# Maria Furtwängler beliebteste Schauspielerin Deutschlands



## LuigiHallodri (21 Okt. 2011)

Maria Furtwängler ist Deutschlands beliebteste Schauspielerin (19.10.2011)

"Tatort"-Kommissarin Maria Furtwängler ist Deutschlands beliebteste Schauspielerin. Das ergab eine am Mittwoch veröffentlichte repräsentative Umfrage des Marktforscher TNS Emnid.
Wie die Programmzeitschrift "Auf einen Blick", die die Umfrage in Auftrag gegeben hatte, am heutigen Mittwoch in Hamburg berichtete, wurden insgesamt 1004 Menschen befragt. Dabei waren bei der Frage nach der beliebtesten Schauspielerin durchaus Geschlechterunterschiede zu erkennen.
Zuschauerinnen bevorzugten deutlich Maria Furtwängler, die unter anderem durch ihre Rolle als "Tatort"-Kommissarin Charlotte Lindholm bekannt ist. Bei den männlichen Befragten lag Veronika Ferres ganz vorn ("Das Superweib", "Die Frau vom Checkpoint Charlie") und sicherte sich damit Rang 2. Iris Berben (Platz 3) wiederum kommt bei Männern und Frauen gleichermaßen gut an.

* [ZU ERLEDIGEN]
Stimmen diese Aussagen mit dem Beitrag zur Umfrage überein? Beantworte jede mit Ja oder Nein und führe die ausschlaggebenden Worte des Beitrags als wörtliches Zitat an: 1. Die Programmzeitschrift „Auf einen Blick“ hatte die Umfrage in Auftrag gegeben. 2. Bei den männlichen Befragten lag Maria Furtwängler vorn. 3. Insgesamt wurden 1004 Menschen befragt. Die Auflistung stammt aus einer anderen Quelle als der Text.

* [AUFLISTUNG]
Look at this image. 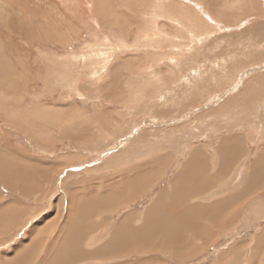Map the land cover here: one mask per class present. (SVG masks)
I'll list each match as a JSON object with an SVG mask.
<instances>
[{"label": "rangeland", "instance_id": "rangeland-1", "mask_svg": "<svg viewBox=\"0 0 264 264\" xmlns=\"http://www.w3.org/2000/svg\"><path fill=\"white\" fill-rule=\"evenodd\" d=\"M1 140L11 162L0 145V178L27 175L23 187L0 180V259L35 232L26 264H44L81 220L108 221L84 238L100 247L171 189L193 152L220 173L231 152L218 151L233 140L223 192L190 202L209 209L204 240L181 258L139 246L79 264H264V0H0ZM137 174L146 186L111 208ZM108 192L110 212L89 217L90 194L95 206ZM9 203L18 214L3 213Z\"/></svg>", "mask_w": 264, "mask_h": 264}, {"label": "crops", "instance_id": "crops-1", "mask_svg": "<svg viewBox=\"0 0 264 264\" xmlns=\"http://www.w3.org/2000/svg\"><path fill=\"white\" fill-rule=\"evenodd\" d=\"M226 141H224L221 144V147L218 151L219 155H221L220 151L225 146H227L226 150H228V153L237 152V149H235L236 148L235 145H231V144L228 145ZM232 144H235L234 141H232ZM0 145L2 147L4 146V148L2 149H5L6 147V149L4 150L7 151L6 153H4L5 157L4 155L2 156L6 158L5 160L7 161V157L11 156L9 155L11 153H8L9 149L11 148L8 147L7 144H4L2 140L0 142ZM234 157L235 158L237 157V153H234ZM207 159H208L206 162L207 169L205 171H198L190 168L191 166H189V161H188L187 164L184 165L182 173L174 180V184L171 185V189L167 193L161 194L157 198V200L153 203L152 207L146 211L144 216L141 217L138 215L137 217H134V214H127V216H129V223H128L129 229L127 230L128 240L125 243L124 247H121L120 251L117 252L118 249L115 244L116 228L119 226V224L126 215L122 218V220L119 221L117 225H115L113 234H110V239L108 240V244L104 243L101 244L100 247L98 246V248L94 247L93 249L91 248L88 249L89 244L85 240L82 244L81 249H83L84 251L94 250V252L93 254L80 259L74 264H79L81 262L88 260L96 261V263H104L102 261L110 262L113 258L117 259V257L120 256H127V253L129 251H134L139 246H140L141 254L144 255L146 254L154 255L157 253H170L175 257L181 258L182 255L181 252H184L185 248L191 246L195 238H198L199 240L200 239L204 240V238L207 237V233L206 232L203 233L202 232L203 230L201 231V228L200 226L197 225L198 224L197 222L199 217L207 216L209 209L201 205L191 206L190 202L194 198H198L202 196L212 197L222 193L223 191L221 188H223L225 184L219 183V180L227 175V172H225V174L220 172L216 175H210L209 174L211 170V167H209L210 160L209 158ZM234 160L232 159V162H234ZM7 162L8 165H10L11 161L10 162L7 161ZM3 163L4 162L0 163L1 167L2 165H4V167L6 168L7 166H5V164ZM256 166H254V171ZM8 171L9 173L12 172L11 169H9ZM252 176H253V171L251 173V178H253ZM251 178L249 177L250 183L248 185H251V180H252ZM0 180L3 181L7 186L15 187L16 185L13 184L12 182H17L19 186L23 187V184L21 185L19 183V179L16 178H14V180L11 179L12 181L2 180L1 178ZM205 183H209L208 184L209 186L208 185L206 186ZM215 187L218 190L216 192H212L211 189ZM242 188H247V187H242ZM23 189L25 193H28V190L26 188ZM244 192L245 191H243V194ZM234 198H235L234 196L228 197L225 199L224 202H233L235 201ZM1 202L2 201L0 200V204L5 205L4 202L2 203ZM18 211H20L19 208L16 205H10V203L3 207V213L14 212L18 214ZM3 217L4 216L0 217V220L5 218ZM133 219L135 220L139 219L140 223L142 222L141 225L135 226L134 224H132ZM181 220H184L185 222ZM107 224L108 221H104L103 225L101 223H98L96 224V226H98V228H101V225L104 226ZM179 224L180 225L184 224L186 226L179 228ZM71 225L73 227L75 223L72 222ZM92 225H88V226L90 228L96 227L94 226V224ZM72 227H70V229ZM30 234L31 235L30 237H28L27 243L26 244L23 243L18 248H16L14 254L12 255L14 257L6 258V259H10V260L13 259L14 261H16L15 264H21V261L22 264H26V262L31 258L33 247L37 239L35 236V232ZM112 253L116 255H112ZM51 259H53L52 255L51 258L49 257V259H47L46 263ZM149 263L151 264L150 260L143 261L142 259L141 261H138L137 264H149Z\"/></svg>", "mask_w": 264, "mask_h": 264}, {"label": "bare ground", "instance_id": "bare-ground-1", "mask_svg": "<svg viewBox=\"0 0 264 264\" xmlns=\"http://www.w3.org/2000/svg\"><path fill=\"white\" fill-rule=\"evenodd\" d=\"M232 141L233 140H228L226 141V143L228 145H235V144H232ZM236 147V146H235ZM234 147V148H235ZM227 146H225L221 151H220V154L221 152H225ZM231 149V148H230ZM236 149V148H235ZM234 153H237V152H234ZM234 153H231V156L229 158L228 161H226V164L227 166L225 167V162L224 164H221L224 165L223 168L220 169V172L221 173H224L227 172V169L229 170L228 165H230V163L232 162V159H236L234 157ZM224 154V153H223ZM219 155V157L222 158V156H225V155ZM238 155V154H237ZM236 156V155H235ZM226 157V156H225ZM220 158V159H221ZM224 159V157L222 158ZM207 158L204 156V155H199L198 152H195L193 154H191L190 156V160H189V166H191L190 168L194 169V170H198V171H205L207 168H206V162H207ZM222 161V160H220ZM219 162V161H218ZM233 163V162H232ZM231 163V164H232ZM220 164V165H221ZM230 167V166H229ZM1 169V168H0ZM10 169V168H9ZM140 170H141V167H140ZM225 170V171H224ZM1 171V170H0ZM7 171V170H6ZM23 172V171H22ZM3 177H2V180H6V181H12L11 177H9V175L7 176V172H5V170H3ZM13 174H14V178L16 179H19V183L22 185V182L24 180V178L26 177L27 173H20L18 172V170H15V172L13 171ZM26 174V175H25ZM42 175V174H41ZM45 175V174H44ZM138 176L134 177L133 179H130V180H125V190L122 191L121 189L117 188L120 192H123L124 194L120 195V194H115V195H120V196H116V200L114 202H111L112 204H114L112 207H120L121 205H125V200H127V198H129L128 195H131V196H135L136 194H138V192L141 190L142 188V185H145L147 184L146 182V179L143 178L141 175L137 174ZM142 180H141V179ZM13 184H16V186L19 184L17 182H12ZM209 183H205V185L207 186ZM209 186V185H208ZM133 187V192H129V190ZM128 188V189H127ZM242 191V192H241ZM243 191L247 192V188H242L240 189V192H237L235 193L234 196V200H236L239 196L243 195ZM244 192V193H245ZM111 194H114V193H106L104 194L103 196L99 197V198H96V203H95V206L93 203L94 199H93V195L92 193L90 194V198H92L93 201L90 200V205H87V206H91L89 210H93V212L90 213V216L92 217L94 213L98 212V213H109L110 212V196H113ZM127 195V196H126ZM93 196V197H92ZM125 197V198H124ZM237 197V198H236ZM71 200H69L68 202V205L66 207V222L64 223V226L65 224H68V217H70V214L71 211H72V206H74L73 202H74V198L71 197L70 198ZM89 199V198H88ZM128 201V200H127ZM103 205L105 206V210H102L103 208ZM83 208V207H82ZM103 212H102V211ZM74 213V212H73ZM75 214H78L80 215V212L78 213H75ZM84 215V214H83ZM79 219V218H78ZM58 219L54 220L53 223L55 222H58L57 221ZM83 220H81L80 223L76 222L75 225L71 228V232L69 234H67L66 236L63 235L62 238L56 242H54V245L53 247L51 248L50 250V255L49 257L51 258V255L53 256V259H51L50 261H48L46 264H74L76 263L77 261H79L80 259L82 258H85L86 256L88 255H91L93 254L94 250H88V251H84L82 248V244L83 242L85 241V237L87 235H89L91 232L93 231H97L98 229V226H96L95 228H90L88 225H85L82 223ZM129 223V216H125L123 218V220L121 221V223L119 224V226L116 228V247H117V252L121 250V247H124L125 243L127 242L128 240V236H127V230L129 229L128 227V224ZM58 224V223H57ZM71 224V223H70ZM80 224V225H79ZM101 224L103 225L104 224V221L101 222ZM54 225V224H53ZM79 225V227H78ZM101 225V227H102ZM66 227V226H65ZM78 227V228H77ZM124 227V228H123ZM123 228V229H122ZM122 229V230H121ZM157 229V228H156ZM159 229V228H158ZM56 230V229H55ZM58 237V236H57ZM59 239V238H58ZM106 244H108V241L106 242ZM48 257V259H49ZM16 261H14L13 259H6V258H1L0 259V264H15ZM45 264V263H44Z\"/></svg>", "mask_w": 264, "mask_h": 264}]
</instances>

* [AUSGABE]
1. Ja: „Wie die Programmzeitschrift "Auf einen Blick", die die Umfrage in Auftrag gegeben hatte“
2. Nein: „Bei den männlichen Befragten lag Veronika Ferres ganz vorn“
3. Ja: „wurden insgesamt 1004 Menschen befragt“